### What you should do
Please output the data below exactly as given, starting at its first line and stopping after the line that contains "Any set $A$".

Saved entries
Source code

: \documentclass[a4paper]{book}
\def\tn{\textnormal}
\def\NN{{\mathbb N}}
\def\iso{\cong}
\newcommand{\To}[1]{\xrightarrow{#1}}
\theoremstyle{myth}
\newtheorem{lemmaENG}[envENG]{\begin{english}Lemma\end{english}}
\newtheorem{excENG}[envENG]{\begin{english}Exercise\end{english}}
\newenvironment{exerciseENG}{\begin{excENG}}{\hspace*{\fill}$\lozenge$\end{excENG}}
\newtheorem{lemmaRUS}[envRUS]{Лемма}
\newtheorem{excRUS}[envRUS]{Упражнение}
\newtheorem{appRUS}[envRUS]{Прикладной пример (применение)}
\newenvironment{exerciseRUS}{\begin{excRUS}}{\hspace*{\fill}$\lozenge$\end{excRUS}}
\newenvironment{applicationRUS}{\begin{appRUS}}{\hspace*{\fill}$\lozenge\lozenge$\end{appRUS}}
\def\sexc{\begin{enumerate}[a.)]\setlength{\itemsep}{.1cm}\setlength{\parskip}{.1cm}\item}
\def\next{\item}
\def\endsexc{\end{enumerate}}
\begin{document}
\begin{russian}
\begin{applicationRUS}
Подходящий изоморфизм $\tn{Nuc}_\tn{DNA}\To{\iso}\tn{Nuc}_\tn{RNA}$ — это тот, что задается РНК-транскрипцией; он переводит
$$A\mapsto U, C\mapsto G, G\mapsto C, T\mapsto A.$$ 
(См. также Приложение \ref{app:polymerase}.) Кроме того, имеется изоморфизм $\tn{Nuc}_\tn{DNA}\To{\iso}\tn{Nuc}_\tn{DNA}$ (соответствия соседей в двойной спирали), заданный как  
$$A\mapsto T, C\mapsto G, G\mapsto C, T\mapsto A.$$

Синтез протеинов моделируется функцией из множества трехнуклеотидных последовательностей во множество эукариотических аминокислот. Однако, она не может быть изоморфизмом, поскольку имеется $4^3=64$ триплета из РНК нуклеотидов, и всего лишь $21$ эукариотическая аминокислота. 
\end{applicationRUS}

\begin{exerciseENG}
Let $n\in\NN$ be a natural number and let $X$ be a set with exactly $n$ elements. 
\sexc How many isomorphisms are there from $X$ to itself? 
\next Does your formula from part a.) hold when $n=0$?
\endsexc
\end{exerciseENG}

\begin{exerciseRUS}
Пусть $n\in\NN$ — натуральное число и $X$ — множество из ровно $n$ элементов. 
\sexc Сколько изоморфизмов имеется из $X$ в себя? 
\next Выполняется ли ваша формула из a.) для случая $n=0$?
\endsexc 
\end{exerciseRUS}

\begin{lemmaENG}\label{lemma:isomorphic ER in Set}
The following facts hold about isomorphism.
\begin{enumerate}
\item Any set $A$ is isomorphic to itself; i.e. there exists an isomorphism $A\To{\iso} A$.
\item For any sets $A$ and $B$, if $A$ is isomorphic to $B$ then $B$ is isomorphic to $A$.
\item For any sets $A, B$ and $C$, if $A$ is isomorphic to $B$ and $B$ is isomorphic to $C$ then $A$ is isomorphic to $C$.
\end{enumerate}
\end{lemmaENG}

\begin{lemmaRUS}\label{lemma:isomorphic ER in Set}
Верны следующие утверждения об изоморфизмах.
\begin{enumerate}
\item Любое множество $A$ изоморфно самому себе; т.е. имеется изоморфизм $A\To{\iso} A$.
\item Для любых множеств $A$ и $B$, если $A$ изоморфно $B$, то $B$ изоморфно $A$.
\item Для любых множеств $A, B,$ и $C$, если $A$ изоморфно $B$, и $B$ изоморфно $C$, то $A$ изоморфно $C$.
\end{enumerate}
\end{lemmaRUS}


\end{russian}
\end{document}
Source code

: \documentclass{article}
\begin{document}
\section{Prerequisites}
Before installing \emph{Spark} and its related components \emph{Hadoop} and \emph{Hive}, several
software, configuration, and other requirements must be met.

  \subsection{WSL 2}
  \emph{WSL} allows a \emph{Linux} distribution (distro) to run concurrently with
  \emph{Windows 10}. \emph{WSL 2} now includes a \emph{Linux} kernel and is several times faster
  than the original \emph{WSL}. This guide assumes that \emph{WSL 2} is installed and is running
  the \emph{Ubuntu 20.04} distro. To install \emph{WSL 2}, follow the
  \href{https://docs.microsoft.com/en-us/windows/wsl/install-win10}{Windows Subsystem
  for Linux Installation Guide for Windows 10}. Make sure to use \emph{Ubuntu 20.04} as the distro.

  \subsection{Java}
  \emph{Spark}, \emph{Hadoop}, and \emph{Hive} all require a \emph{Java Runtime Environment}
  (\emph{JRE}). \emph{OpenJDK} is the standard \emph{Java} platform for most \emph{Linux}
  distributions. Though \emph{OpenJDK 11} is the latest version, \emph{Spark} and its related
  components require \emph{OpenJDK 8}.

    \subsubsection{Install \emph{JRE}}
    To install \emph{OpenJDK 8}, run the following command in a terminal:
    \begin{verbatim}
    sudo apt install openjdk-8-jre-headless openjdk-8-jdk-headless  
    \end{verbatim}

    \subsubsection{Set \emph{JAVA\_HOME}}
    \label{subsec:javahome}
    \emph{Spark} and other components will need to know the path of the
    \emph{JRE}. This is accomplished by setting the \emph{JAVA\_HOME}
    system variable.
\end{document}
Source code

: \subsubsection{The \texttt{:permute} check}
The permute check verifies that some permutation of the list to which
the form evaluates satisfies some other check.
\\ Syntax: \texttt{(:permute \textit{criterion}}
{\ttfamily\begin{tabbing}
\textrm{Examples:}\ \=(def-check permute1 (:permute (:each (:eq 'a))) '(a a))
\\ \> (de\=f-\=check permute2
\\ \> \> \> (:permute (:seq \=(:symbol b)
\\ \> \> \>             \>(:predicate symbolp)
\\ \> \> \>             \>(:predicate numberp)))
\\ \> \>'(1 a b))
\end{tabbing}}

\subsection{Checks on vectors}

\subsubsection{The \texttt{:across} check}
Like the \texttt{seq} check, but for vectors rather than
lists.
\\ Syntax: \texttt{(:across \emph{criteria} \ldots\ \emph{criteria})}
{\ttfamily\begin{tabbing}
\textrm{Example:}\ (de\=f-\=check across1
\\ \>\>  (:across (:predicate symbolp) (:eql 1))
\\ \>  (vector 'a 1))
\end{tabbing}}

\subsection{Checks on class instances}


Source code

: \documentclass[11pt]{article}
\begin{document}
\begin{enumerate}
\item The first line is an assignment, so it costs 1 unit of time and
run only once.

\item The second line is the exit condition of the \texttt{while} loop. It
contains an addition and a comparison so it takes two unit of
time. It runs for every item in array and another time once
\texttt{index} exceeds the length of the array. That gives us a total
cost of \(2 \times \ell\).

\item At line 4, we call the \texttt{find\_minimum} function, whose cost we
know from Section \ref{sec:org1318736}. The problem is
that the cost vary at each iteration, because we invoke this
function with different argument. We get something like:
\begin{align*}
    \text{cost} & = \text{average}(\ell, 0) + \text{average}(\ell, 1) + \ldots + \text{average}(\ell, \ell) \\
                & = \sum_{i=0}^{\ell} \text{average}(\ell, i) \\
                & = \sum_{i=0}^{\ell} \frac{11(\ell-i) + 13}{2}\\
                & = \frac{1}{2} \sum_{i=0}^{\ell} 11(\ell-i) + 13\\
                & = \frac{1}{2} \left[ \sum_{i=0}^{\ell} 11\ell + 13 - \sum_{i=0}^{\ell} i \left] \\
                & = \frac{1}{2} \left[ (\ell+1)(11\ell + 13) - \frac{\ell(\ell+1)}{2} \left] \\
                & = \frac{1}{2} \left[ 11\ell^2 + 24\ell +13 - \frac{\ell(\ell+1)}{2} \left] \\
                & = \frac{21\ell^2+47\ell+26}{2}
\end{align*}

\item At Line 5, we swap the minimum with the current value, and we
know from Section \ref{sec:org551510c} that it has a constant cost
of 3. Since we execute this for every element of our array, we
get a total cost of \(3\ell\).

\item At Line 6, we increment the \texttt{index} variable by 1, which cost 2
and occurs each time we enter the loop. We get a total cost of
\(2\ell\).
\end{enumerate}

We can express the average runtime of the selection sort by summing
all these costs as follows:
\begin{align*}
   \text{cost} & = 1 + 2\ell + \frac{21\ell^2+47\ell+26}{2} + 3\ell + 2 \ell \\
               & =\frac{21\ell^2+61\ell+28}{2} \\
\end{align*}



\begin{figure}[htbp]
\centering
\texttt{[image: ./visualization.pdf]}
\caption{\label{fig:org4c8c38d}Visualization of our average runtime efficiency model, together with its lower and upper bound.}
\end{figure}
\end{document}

### Task output
Source code

: \documentclass[a4paper]{book}
\def\tn{\textnormal}
\def\NN{{\mathbb N}}
\def\iso{\cong}
\newcommand{\To}[1]{\xrightarrow{#1}}
\theoremstyle{myth}
\newtheorem{lemmaENG}[envENG]{\begin{english}Lemma\end{english}}
\newtheorem{excENG}[envENG]{\begin{english}Exercise\end{english}}
\newenvironment{exerciseENG}{\begin{excENG}}{\hspace*{\fill}$\lozenge$\end{excENG}}
\newtheorem{lemmaRUS}[envRUS]{Лемма}
\newtheorem{excRUS}[envRUS]{Упражнение}
\newtheorem{appRUS}[envRUS]{Прикладной пример (применение)}
\newenvironment{exerciseRUS}{\begin{excRUS}}{\hspace*{\fill}$\lozenge$\end{excRUS}}
\newenvironment{applicationRUS}{\begin{appRUS}}{\hspace*{\fill}$\lozenge\lozenge$\end{appRUS}}
\def\sexc{\begin{enumerate}[a.)]\setlength{\itemsep}{.1cm}\setlength{\parskip}{.1cm}\item}
\def\next{\item}
\def\endsexc{\end{enumerate}}
\begin{document}
\begin{russian}
\begin{applicationRUS}
Подходящий изоморфизм $\tn{Nuc}_\tn{DNA}\To{\iso}\tn{Nuc}_\tn{RNA}$ — это тот, что задается РНК-транскрипцией; он переводит
$$A\mapsto U, C\mapsto G, G\mapsto C, T\mapsto A.$$ 
(См. также Приложение \ref{app:polymerase}.) Кроме того, имеется изоморфизм $\tn{Nuc}_\tn{DNA}\To{\iso}\tn{Nuc}_\tn{DNA}$ (соответствия соседей в двойной спирали), заданный как  
$$A\mapsto T, C\mapsto G, G\mapsto C, T\mapsto A.$$

Синтез протеинов моделируется функцией из множества трехнуклеотидных последовательностей во множество эукариотических аминокислот. Однако, она не может быть изоморфизмом, поскольку имеется $4^3=64$ триплета из РНК нуклеотидов, и всего лишь $21$ эукариотическая аминокислота. 
\end{applicationRUS}

\begin{exerciseENG}
Let $n\in\NN$ be a natural number and let $X$ be a set with exactly $n$ elements. 
\sexc How many isomorphisms are there from $X$ to itself? 
\next Does your formula from part a.) hold when $n=0$?
\endsexc
\end{exerciseENG}

\begin{exerciseRUS}
Пусть $n\in\NN$ — натуральное число и $X$ — множество из ровно $n$ элементов. 
\sexc Сколько изоморфизмов имеется из $X$ в себя? 
\next Выполняется ли ваша формула из a.) для случая $n=0$?
\endsexc 
\end{exerciseRUS}

\begin{lemmaENG}\label{lemma:isomorphic ER in Set}
The following facts hold about isomorphism.
\begin{enumerate}
\item Any set $A$ is isomorphic to itself; i.e. there exists an isomorphism $A\To{\iso} A$.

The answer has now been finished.